In particular, even though the AVLetters dataset did not have any audio data, we were able to obtain better perfor- mance by learning better video features using other unlabeled data sources which had both audio and video data. However, we also note that cross modality learning did not help to learn better audio features; since our feature learning mechanism is unsupervised, we find that our model learns features that adapt to the video modality but are not useful for speech classification.
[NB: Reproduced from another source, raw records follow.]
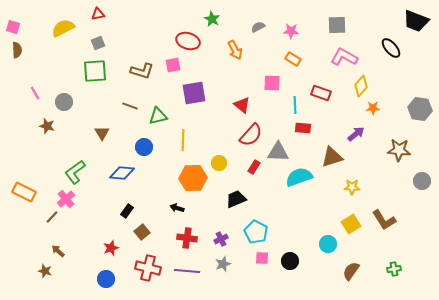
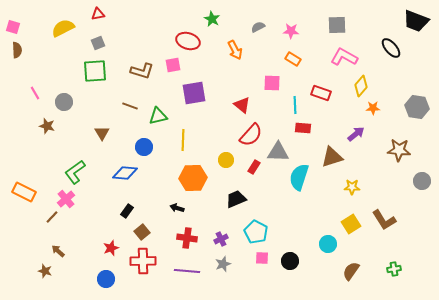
gray hexagon at (420, 109): moved 3 px left, 2 px up
yellow circle at (219, 163): moved 7 px right, 3 px up
blue diamond at (122, 173): moved 3 px right
cyan semicircle at (299, 177): rotated 52 degrees counterclockwise
red cross at (148, 268): moved 5 px left, 7 px up; rotated 15 degrees counterclockwise
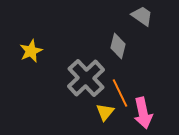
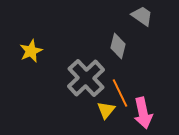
yellow triangle: moved 1 px right, 2 px up
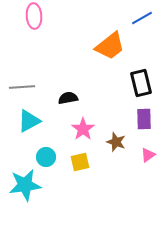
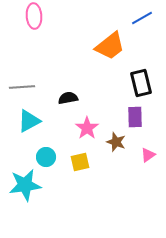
purple rectangle: moved 9 px left, 2 px up
pink star: moved 4 px right, 1 px up
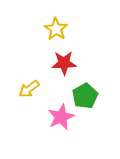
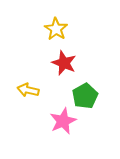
red star: rotated 25 degrees clockwise
yellow arrow: moved 1 px left, 1 px down; rotated 50 degrees clockwise
pink star: moved 2 px right, 4 px down
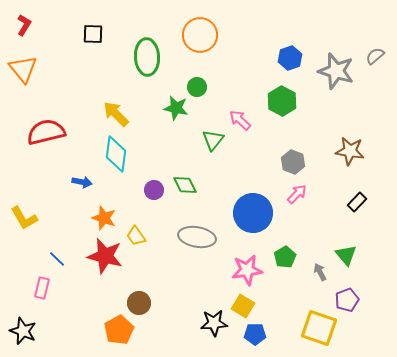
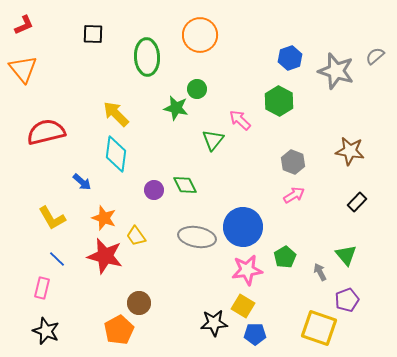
red L-shape at (24, 25): rotated 35 degrees clockwise
green circle at (197, 87): moved 2 px down
green hexagon at (282, 101): moved 3 px left
blue arrow at (82, 182): rotated 30 degrees clockwise
pink arrow at (297, 194): moved 3 px left, 1 px down; rotated 15 degrees clockwise
blue circle at (253, 213): moved 10 px left, 14 px down
yellow L-shape at (24, 218): moved 28 px right
black star at (23, 331): moved 23 px right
It is convenient if users can submit any media content at hand as the query. Suppose we are on a visit to the Great Wall, by taking a photo, we may expect to use the photo to retrieve the relevant textual materials as visual guides for us.
Therefore, cross-modal retrieval, as a natural searching way, becomes increasingly important. Cross-modal retrieval aims to take one type of data as the query to re- trieve relevant data of another type.The radio-frequency RF energy is transmitted to and reflected from the reflecting object. Most mechanisms for landing gear retraction system are based upon a four-bar linkage, by using three members connected by pivots. These data are employed in early preliminary design of landing gear.
Solution approach …………….. It is a particular approach to build and train neural networks. This requirement sets minimum and maximum limits for the wheel track. Suppose we are on a visit to the Great Wall, by taking a photo, we may expect to use the photo to retrieve the relevant textual materials as visual guides for us.